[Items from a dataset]
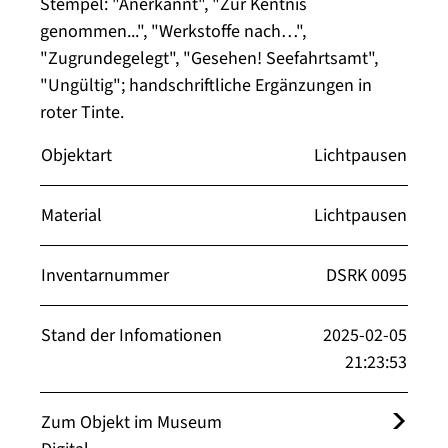
Stempel: "Anerkannt", "Zur Kentnis
genommen...", "Werkstoffe nach…",
"Zugrundegelegt", "Gesehen! Seefahrtsamt",
"Ungültig"; handschriftliche Ergänzungen in
roter Tinte.
Objektart
Lichtpausen
Material
Lichtpausen
Inventarnummer
DSRK 0095
Stand der Infomationen
2025-02-05
21:23:53
Zum Objekt im Museum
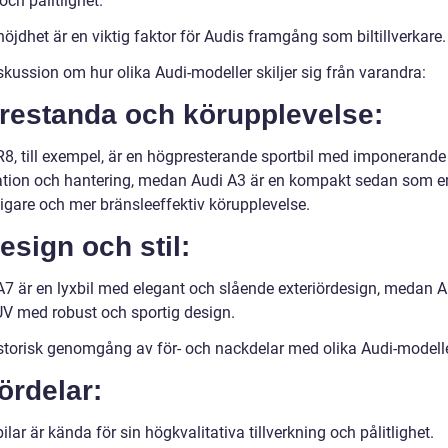
 och pålitlighet.
jdhet är en viktig faktor för Audis framgång som biltillverkare.
skussion om hur olika Audi-modeller skiljer sig från varandra:
Prestanda och körupplevelse:
R8, till exempel, är en högpresterande sportbil med imponerande
ation och hantering, medan Audi A3 är en kompakt sedan som e
igare och mer bränsleeffektiv körupplevelse.
esign och stil:
A7 är en lyxbil med elegant och slående exteriördesign, medan 
UV med robust och sportig design.
istorisk genomgång av för- och nackdelar med olika Audi-modelle
ördelar:
ilar är kända för sin högkvalitativa tillverkning och pålitlighet.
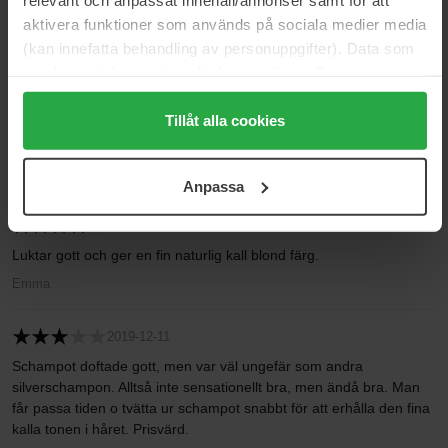
Baserat på 10 recensioner
aktivera funktioner som används på sociala medier media
(kan innefatta behandling av personuppgifter). Data som
5
60%
samlas in delas med cookieleverantören. Genom att
4
20%
trycka på "Tillåt alla cookies" accepterar du alla cookies,
3
20%
medan du under "Detaljer" kan anpassa användningen av
Tillåt alla cookies
cookies. Du kan när som helst återkalla ditt samtycke.
2
0%
För mer information se vår Cookie Policy samt vår
1
0%
Anpassa
Integritetspolicy.
2019-12-11
Luktar gott och ger en fin naturlig kall blond färg.
Emma
2019-12-11
Schampot doftade gott, men var väl ungefär som andra
silverschampon. Alltså inte sensationellt bra, men ändå bra. Man
får passa tiden o tvätta ur schampot snabbt för att erhålla den fina
kalla tonen i håret. Prisvärd.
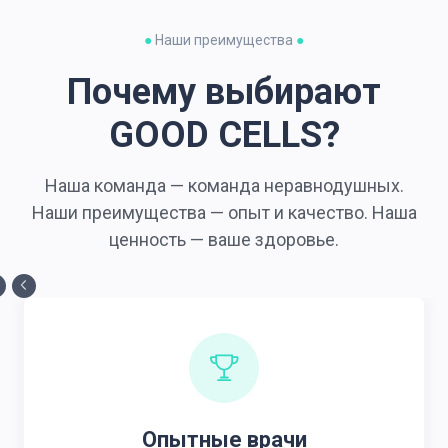
●
Наши преимущества
●
Почему выбирают
GOOD CELLS?
Наша команда — команда неравнодушных.
Наши преимущества — опыт и качество. Наша
ценность — ваше здоровье.
Опытные врачи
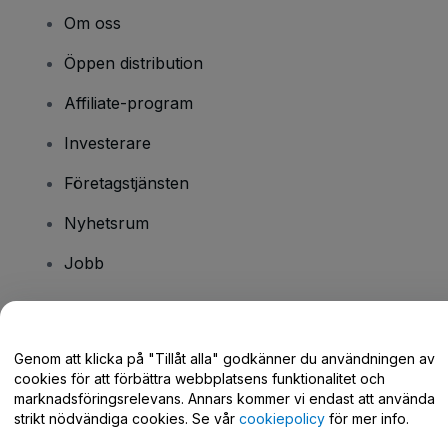
Om oss
Öppen distribution
Affiliate-program
Investerare
Företagstjänsten
Nyhetsrum
Jobb
Har du några frågor?
Genom att klicka på "Tillåt alla" godkänner du användningen av
cookies för att förbättra webbplatsens funktionalitet och
Hjälpcenter / Kontakta oss
marknadsföringsrelevans. Annars kommer vi endast att använda
strikt nödvändiga cookies. Se vår
cookiepolicy
för mer info.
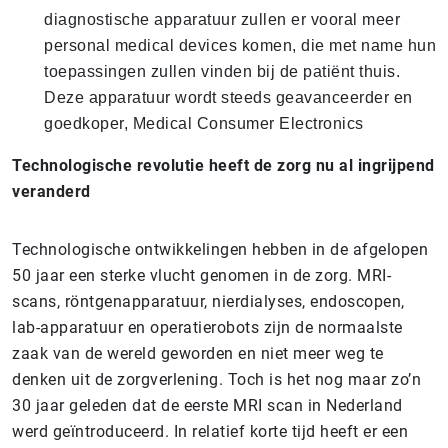
diagnostische apparatuur zullen er vooral meer
personal medical devices komen, die met name hun
toepassingen zullen vinden bij de patiënt thuis.
Deze apparatuur wordt steeds geavanceerder en
goedkoper, Medical Consumer Electronics
Technologische revolutie heeft de zorg nu al ingrijpend
veranderd
Technologische ontwikkelingen hebben in de afgelopen
50 jaar een sterke vlucht genomen in de zorg. MRI-
scans, röntgenapparatuur, nierdialyses, endoscopen,
lab-apparatuur en operatierobots zijn de normaalste
zaak van de wereld geworden en niet meer weg te
denken uit de zorgverlening. Toch is het nog maar zo’n
30 jaar geleden dat de eerste MRI scan in Nederland
werd geïntroduceerd. In relatief korte tijd heeft er een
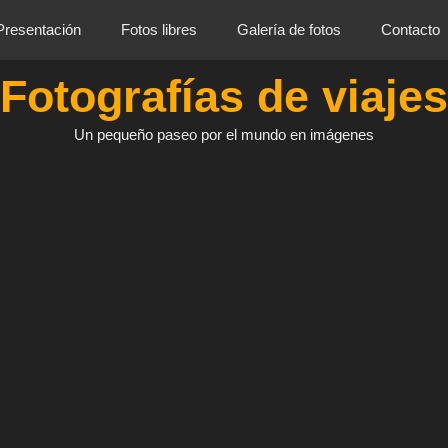
Presentación
Fotos libres
Galería de fotos
Contacto
Fotografías de viajes
Un pequeño paseo por el mundo en imágenes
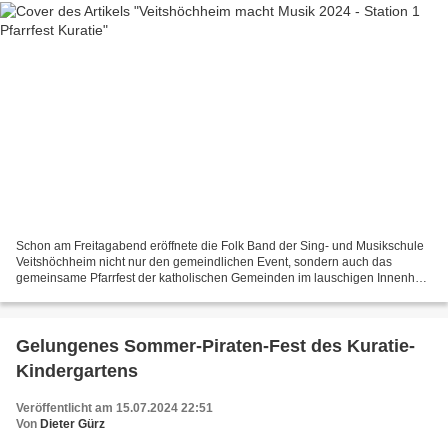
Schon am Freitagabend eröffnete die Folk Band der Sing- und Musikschule
Veitshöchheim nicht nur den gemeindlichen Event, sondern auch das
gemeinsame Pfarrfest der katholischen Gemeinden im lauschigen Innenhof
der „Kuratie“ in der Gartensiedlung. Pfarrer...
Gelungenes Sommer-Piraten-Fest des Kuratie-
Kindergartens
Veröffentlicht am 15.07.2024 22:51
Von
Dieter Gürz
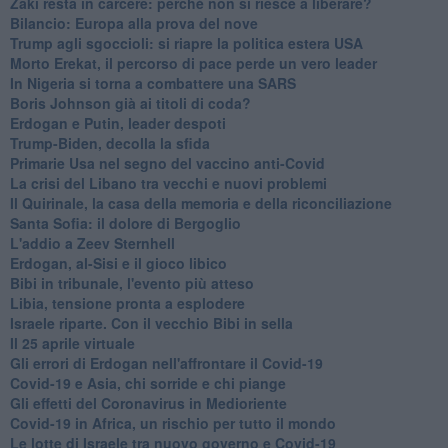
Zaki resta in carcere: perchè non si riesce a liberare?
Bilancio: Europa alla prova del nove
Trump agli sgoccioli: si riapre la politica estera USA
Morto Erekat, il percorso di pace perde un vero leader
In Nigeria si torna a combattere una SARS
Boris Johnson già ai titoli di coda?
Erdogan e Putin, leader despoti
Trump-Biden, decolla la sfida
Primarie Usa nel segno del vaccino anti-Covid
La crisi del Libano tra vecchi e nuovi problemi
Il Quirinale, la casa della memoria e della riconciliazione
Santa Sofia: il dolore di Bergoglio
L'addio a ​Zeev Sternhell
Erdogan, al-Sisi e il gioco libico
Bibi in tribunale, l'evento più atteso
Libia, tensione pronta a esplodere
Israele riparte. Con il vecchio Bibi in sella
Il 25 aprile virtuale
Gli errori di Erdogan nell'affrontare il Covid-19
Covid-19 e Asia, chi sorride e chi piange
Gli effetti del Coronavirus in Medioriente
Covid-19 in Africa, un rischio per tutto il mondo
Le lotte di Israele tra nuovo governo e Covid-19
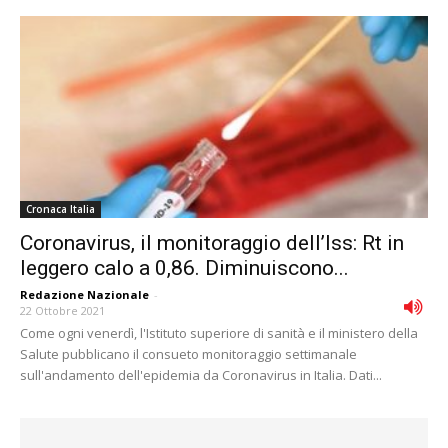
Cronaca Italia
Coronavirus, il monitoraggio dell’Iss: Rt in
leggero calo a 0,86. Diminuiscono...
Redazione Nazionale
-
22 Ottobre 2021
Come ogni venerdì, l'Istituto superiore di sanità e il ministero della
Salute pubblicano il consueto monitoraggio settimanale
sull'andamento dell'epidemia da Coronavirus in Italia. Dati...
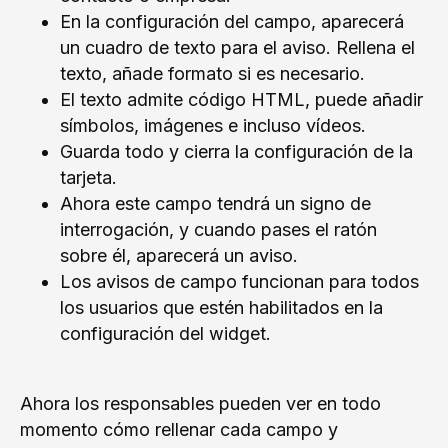
En la configuración del campo, aparecerá
un cuadro de texto para el aviso. Rellena el
texto, añade formato si es necesario.
El texto admite código HTML, puede añadir
símbolos, imágenes e incluso vídeos.
Guarda todo y cierra la configuración de la
tarjeta.
Ahora este campo tendrá un signo de
interrogación, y cuando pases el ratón
sobre él, aparecerá un aviso.
Los avisos de campo funcionan para todos
los usuarios que estén habilitados en la
configuración del widget.
Ahora los responsables pueden ver en todo
momento cómo rellenar cada campo y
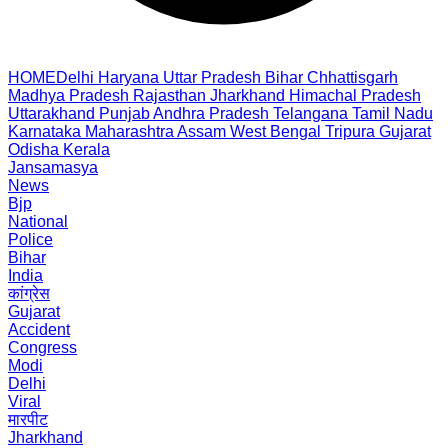
HOME
Delhi
Haryana
Uttar Pradesh
Bihar
Chhattisgarh
Madhya Pradesh
Rajasthan
Jharkhand
Himachal Pradesh
Uttarakhand
Punjab
Andhra Pradesh
Telangana
Tamil Nadu
Karnataka
Maharashtra
Assam
West Bengal
Tripura
Gujarat
Odisha
Kerala
Jansamasya
News
Bjp
National
Police
Bihar
India
कांग्रेस
Gujarat
Accident
Congress
Modi
Delhi
Viral
मारपीट
Jharkhand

— What you should do —
From the first line of the records through the line containing "ilar är kända", please output exactly those lines and nothing more, leaving out the pictures.

— Response box —
Stempel: "Anerkannt", "Zur Kentnis
genommen...", "Werkstoffe nach…",
"Zugrundegelegt", "Gesehen! Seefahrtsamt",
"Ungültig"; handschriftliche Ergänzungen in
roter Tinte.
Objektart
Lichtpausen
Material
Lichtpausen
Inventarnummer
DSRK 0095
Stand der Infomationen
2025-02-05
21:23:53
Zum Objekt im Museum
 och pålitlighet.
jdhet är en viktig faktor för Audis framgång som biltillverkare.
skussion om hur olika Audi-modeller skiljer sig från varandra:
Prestanda och körupplevelse:
R8, till exempel, är en högpresterande sportbil med imponerande
ation och hantering, medan Audi A3 är en kompakt sedan som e
igare och mer bränsleeffektiv körupplevelse.
esign och stil:
A7 är en lyxbil med elegant och slående exteriördesign, medan 
UV med robust och sportig design.
istorisk genomgång av för- och nackdelar med olika Audi-modelle
ördelar:
ilar är kända för sin högkvalitativa tillverkning och pålitlighet.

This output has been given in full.